Thursday, June 27, 2002

J2EE Session Variables

I mentioned in the previous note on New URLSessionFormat() Function that CF now supports "J2EE sessions". What are they? And why would you care? Well, as a coder, it's possible that they'd only add benefit and, again, there's little reason not to use them. Again, it's a feature set in the CFMX Administrator, in the "memory variables" page, checking the "Use J2EE session variables" option and restarting the server.

As mentioned, J2EE sessions work by sending to the client a cookie not with CFID and CFTOKEN but instead JSessionID. (Actually, if CFAPPLICATION has CLIENTMANAGENT="yes", then the CFID/CFTOKEN pair are still sent, to support client variables only.)

There's more to the difference between the CFID/CFTOKEN pair and JSessionID than just the name. First, the JSessionID value is a more elaborate combination of characters (including a UUID). As mentioned in the previous note on Optional UUID for CFTOKEN, the default CFID/CFTOKEN pair are simply a few numbers each. That makes them easy to guess. That previous note showed that you can change the CFTOKEN to use a UUID, so that benefit may seem diminished.

But there are still more differences, and they can be very important to some. First, and coolest of all, is that J2EE sessions work the way most developers have long wished CF session variables would: when your user closes their browser, the session is terminated as well. Halleluiah!

Actually, to be completely accurate, it must be said that the session closes when the last browser instance open is closed. If the user has opened several Netscape windows, for instance, then only when they’ve closed them all will the session terminate. All Netscape windows share the same JSessionID.

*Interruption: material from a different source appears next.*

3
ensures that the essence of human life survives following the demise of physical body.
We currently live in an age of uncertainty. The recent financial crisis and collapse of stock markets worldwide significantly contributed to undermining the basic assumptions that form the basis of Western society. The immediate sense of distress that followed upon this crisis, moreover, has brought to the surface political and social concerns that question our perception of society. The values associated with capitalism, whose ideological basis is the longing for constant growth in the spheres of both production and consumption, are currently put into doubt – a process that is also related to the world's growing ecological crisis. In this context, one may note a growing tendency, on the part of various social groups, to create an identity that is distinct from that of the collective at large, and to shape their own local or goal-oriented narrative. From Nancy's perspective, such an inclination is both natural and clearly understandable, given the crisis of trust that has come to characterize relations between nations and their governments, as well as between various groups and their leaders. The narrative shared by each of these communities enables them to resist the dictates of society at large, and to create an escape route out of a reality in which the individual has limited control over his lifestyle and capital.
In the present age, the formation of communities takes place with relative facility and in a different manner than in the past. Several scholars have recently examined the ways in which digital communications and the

With Internet Explorer, things are a little trickier. If multiple windows have been opened with the File>New>Window command or Ctrl-N keyboard shortcut, they'll share the same session and closing them all will terminate that session. But if you open an IE window with Start>Programs>Internet Explorer (or click the IE icon in the task bar launcher), that will open a new session.

Therefore, it's possible to have sessions for some windows terminate when closed while still having other IE windows open. But, again, closing them all will terminate any sessions with J2EE session variables enabled.

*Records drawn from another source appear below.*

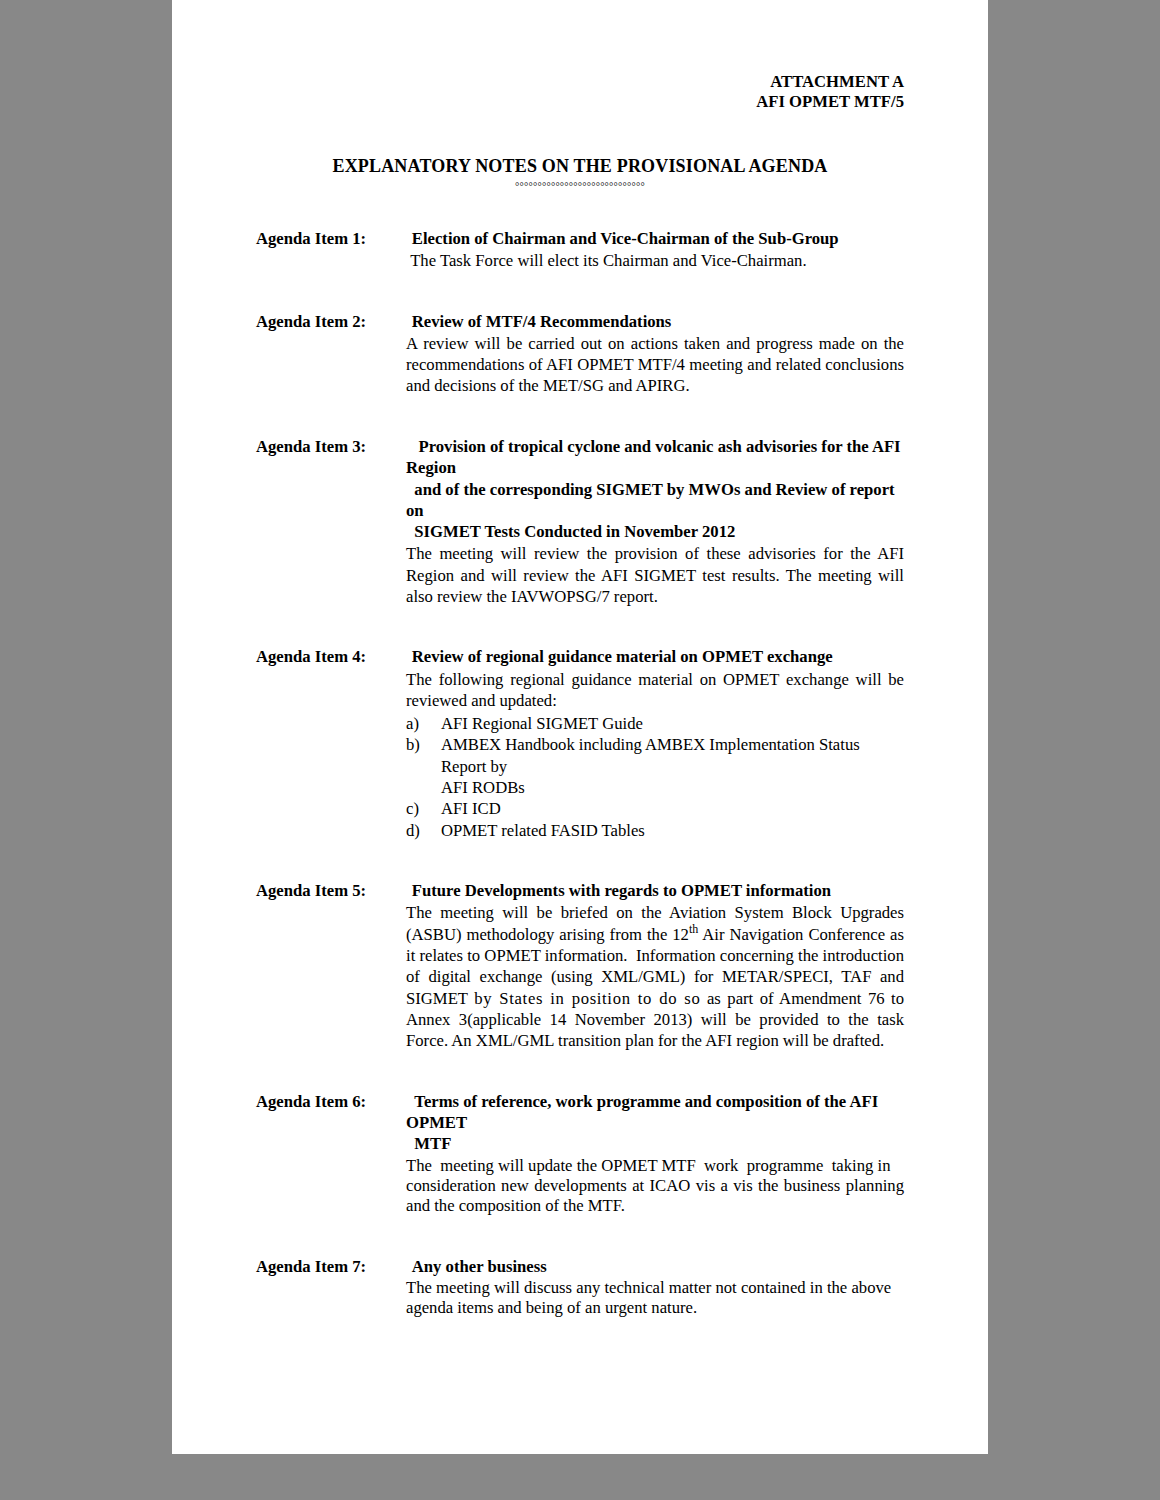ATTACHMENT A
AFI OPMET MTF/5
EXPLANATORY NOTES ON THE PROVISIONAL AGENDA
°°°°°°°°°°°°°°°°°°°°°°°°°°°°°
Agenda Item 1:
Election of Chairman and Vice-Chairman of the Sub-Group
The Task Force will elect its Chairman and Vice-Chairman.
Agenda Item 2:
Review of MTF/4 Recommendations
A review will be carried out on actions taken and progress made on the recommendations of AFI OPMET MTF/4 meeting and related conclusions and decisions of the MET/SG and APIRG.
Agenda Item 3:
Provision of tropical cyclone and volcanic ash advisories for the AFI Region
and of the corresponding SIGMET by MWOs and Review of report on
SIGMET Tests Conducted in November 2012
The meeting will review the provision of these advisories for the AFI Region and will review the AFI SIGMET test results. The meeting will also review the IAVWOPSG/7 report.
Agenda Item 4:
Review of regional guidance material on OPMET exchange
The following regional guidance material on OPMET exchange will be reviewed and updated:
a) AFI Regional SIGMET Guide
b) AMBEX Handbook including AMBEX Implementation Status Report by
AFI RODBs
c) AFI ICD
d) OPMET related FASID Tables
Agenda Item 5:
Future Developments with regards to OPMET information
The meeting will be briefed on the Aviation System Block Upgrades (ASBU) methodology arising from the 12th Air Navigation Conference as it relates to OPMET information. Information concerning the introduction of digital exchange (using XML/GML) for METAR/SPECI, TAF and SIGMET by States in position to do so as part of Amendment 76 to Annex 3(applicable 14 November 2013) will be provided to the task Force. An XML/GML transition plan for the AFI region will be drafted.
Agenda Item 6:
Terms of reference, work programme and composition of the AFI OPMET
MTF
The meeting will update the OPMET MTF work programme taking in
consideration new developments at ICAO vis a vis the business planning and the composition of the MTF.
Agenda Item 7:
Any other business
The meeting will discuss any technical matter not contained in the above
agenda items and being of an urgent nature.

How does the mechanism work that allows the session to terminate when the browser is closed? Some may have already guessed it: the JSessionID that’s used for J2EE sessions is set as a non-persistent (or “per-session” or “temporary”) cookie. That means simply that the cookie value is not stored persistently in the browser user’s hard drive. It’s held only in the browser’s memory. So when the browser (all its instances) is closed, the JSessionID is lost. On the next visit by that user in a new browser window, they are given a new JSessionID.

This also points out that another benefit of using J2EE sessions for those organizations that are not allowed to use persistent cookies (such as the CFID and CFTOKEN cookie values set by CFMX and previous versions). These organizations can use J2EE sessions much more easily than they could CF-based sessions. There are ways in all releases of CF that they could force the CFID and CFTOKEN to be non-persistent, as outlined in the Macromedia Technote at With J2EE sessions, they need not bother with that.

One final benefit of using J2EE sessions, which may or may not impress most CF developers, is that using them allows sharing of session variables with JSP and servlet programs also run under CFMX. That could be valuable, if you start exploring that capability.